SUB CATEGORIES OF Funding Your Startup

Corporate bylaws are a necessary aspect of corporate formation. They are the rules by which the corporation operates, and as a result they must be drafted with great care and with the appropriate mechanisms for their amendment when necessary.

First note the difference between bylaws and Certificate of Incorporation; corporate bylaws are more like the daily rules that the corporation must follow; whereas, the Certificate of Incorporation provide a broad outline of the corporation and often will be filed with the Secretary of State. Having said that, bylaws for startups are generally boilerplate documents.

Bylaws will typically cover important information, including, but not limited to, an organization’s name, purpose and location, the number of members of the Board of Directors, the various committees operating within the corporation, the officers that run the corporation, the meetings to be held, procedures when conflicts of interest arise, and procedures for amending the bylaws.

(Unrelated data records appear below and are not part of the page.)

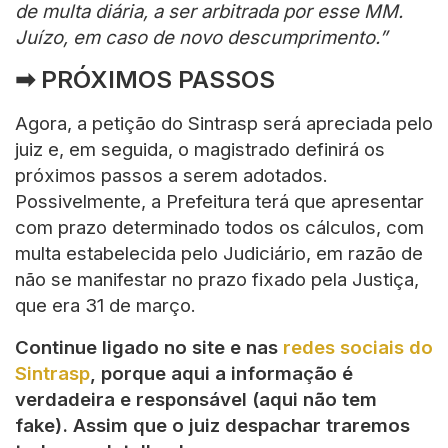
de multa diária, a ser arbitrada por esse MM.
Juízo, em caso de novo descumprimento.”
➡ PRÓXIMOS PASSOS
Agora, a petição do Sintrasp será apreciada pelo
juiz e, em seguida, o magistrado definirá os
próximos passos a serem adotados.
Possivelmente, a Prefeitura terá que apresentar
com prazo determinado todos os cálculos, com
multa estabelecida pelo Judiciário, em razão de
não se manifestar no prazo fixado pela Justiça,
que era 31 de março.
Continue ligado no site e nas
redes sociais do
Sintrasp
, porque aqui a informação é
verdadeira e responsável (aqui não tem
fake). Assim que o juiz despachar traremos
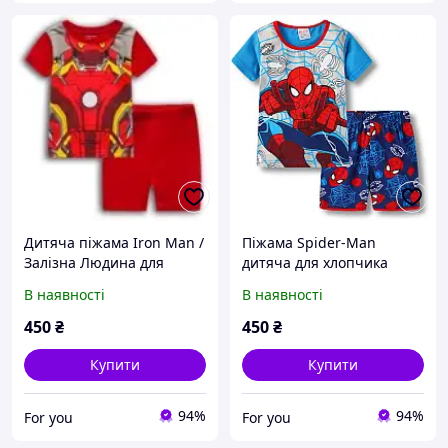
Дитяча піжама Iron Man /
Піжама Spider-Man
Залізна Людина для
дитяча для хлопчика
хлопчика літній комплект
літня Marvel Людина
В наявності
В наявності
футболка та шорти 100 см
Павук футболка та шорти
домашній костюм 100 см
450
₴
450
₴
Купити
Купити
94%
94%
For you
For you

Board composition is a particularly critical aspect of the bylaws, given that the Board of Directors retains the highest level of control over corporate operations, and is only subject to the shareholders in limited circumstances. The corporate bylaws will typically spell out how Board vacancies will be filled, as well as the minimum and maximum number of board members to complete certain activities and votes.

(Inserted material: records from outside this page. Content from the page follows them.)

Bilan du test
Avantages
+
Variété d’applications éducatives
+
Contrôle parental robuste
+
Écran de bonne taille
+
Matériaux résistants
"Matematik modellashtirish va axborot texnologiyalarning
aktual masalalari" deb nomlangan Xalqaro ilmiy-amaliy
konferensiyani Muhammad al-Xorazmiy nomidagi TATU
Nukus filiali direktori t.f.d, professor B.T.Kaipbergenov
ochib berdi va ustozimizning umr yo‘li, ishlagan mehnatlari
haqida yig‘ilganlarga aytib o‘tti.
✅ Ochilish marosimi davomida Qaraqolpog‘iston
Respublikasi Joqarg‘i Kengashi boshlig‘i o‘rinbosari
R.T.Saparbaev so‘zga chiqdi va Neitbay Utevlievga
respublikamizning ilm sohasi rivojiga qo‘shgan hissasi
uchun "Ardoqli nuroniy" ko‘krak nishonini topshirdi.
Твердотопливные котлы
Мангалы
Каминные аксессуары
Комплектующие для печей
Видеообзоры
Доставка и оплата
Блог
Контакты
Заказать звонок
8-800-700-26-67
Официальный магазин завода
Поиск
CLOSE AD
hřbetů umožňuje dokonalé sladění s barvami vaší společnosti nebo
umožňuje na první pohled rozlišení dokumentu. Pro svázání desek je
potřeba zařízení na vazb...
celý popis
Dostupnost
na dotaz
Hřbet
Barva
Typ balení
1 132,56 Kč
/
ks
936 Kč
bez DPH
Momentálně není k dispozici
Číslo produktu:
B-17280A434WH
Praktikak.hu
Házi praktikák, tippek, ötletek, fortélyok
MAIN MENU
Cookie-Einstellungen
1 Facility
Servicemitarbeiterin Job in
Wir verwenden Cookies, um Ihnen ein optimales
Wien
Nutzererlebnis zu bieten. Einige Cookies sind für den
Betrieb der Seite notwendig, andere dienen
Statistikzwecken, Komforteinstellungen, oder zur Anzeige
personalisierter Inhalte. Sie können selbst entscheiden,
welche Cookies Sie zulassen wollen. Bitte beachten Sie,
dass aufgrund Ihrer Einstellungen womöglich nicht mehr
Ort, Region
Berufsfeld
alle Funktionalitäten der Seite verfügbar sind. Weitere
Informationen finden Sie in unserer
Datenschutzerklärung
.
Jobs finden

Bylaws will also normally define the various officer roles including President, Vice President, Treasurer and Secretary, and will describe in detail how people are chosen to serve in these roles, how long they can serve, and the circumstances under which they can be removed. Officers, like members of the Board of Directors, are responsible for overseeing corporate operations at a high level, and so the procedures by which they are retained and removed are critical to consider carefully when organizing a corporation. Elections are a common way for such individuals to be selected, though bylaws can technically provide for selection of officers and Board members by other means, at least to the extent those means do not conflict with the corporate law of the state of incorporation.